Pretty in Pink Radish "Butter"

By • May 17, 2012 • 0 Comments

Author Notes: A couple of years ago TheKitchn offered a recipe for zucchini butter from Jennie Cook of Jennie Cooks Catering. With an abundance of zucchini, I thought I'd try was wonderful... and I always thought that someday I might try a version of it using another vegetable. Today was the day. Simple, simple, simple.... a great snack or appetizer spread on crackers, toast or even bagels in the morning.

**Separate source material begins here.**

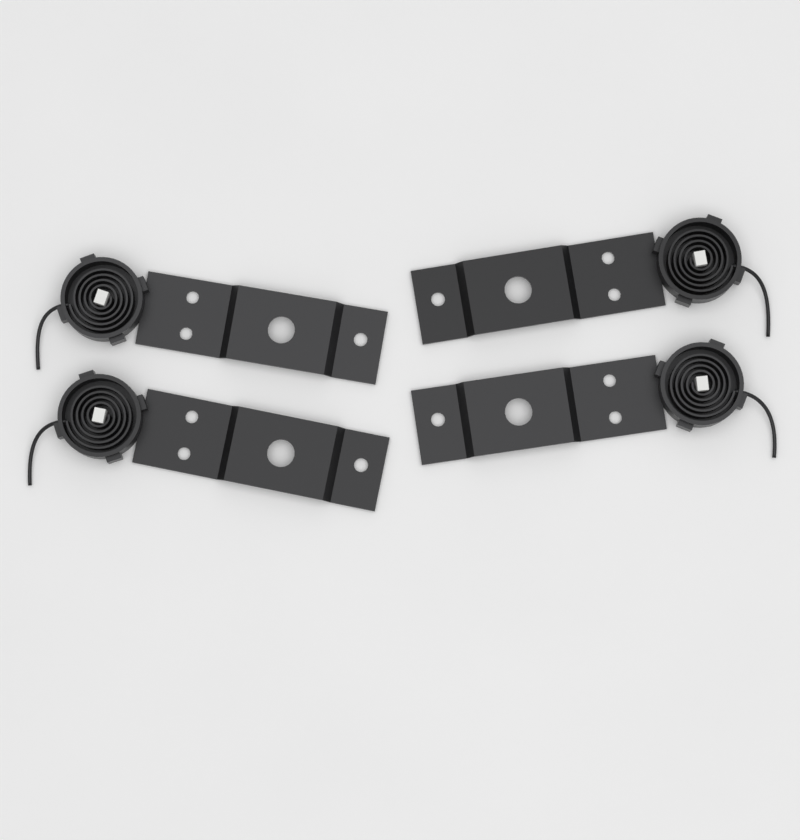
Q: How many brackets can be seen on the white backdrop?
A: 4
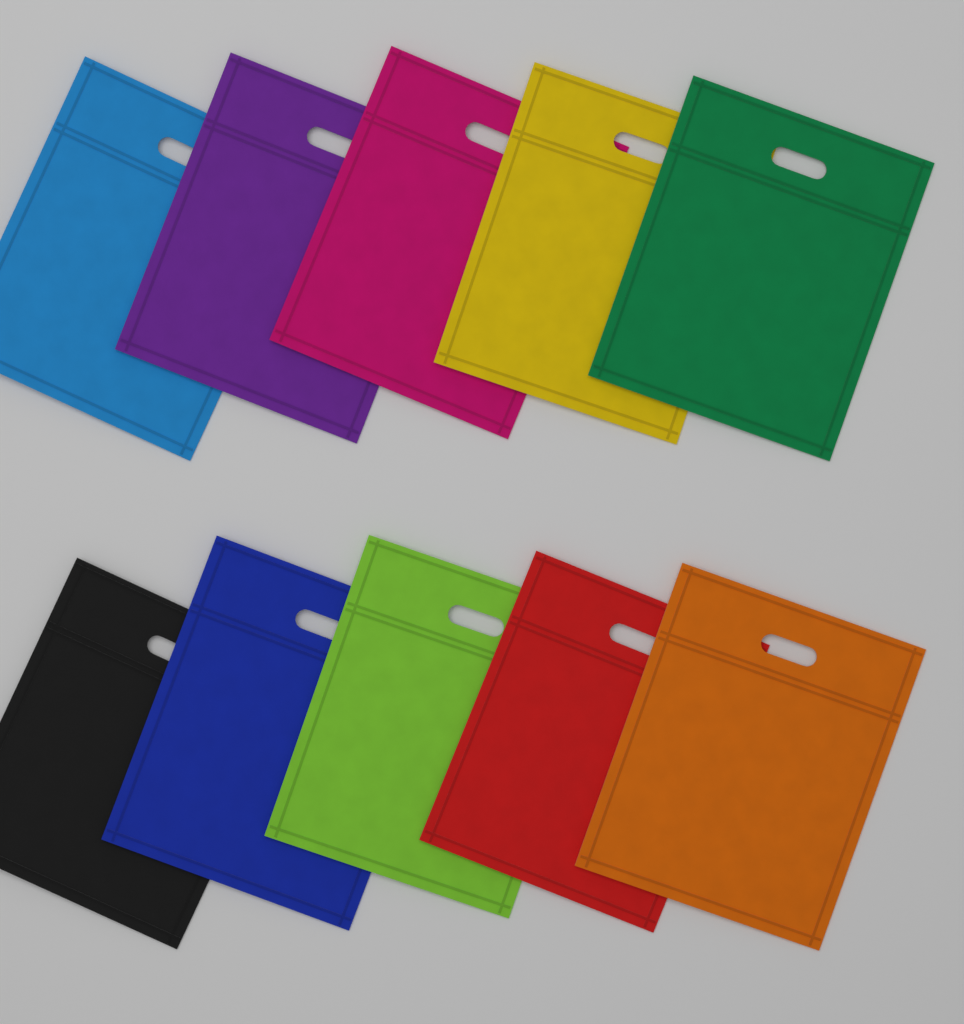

No harsh bite..just "buttery" smoothness!
Adapted from:

Makes a little over one cup of radish butter

  • 2 bunches large red radishes (around 20) grated on the large holes of a box grater
  • 1/3 cup extra virgin olive oil
  • 2 tablespoons finely diced red onion
  • 1 large clove garlic, minced
  • Salt and pepper to taste
  1. After grating the radish, pat with paper toweling to dry it a bit.
  2. In a large saute pan, cook the onion and garlic for a few minutes to soften.
  3. Add the radish and saute over medium-high heat, stirring often, until the mixture softens and becomes a bit gooey. This will probably take 20 to 30 minutes.
  4. Generously season with salt and add a little pepper. (I used 1 tsp salt and 1/2 tsp pepper) Use your judgement
  5. Cool and refrigerate for about an hour before serving on crackers, little toasts or cucumbers.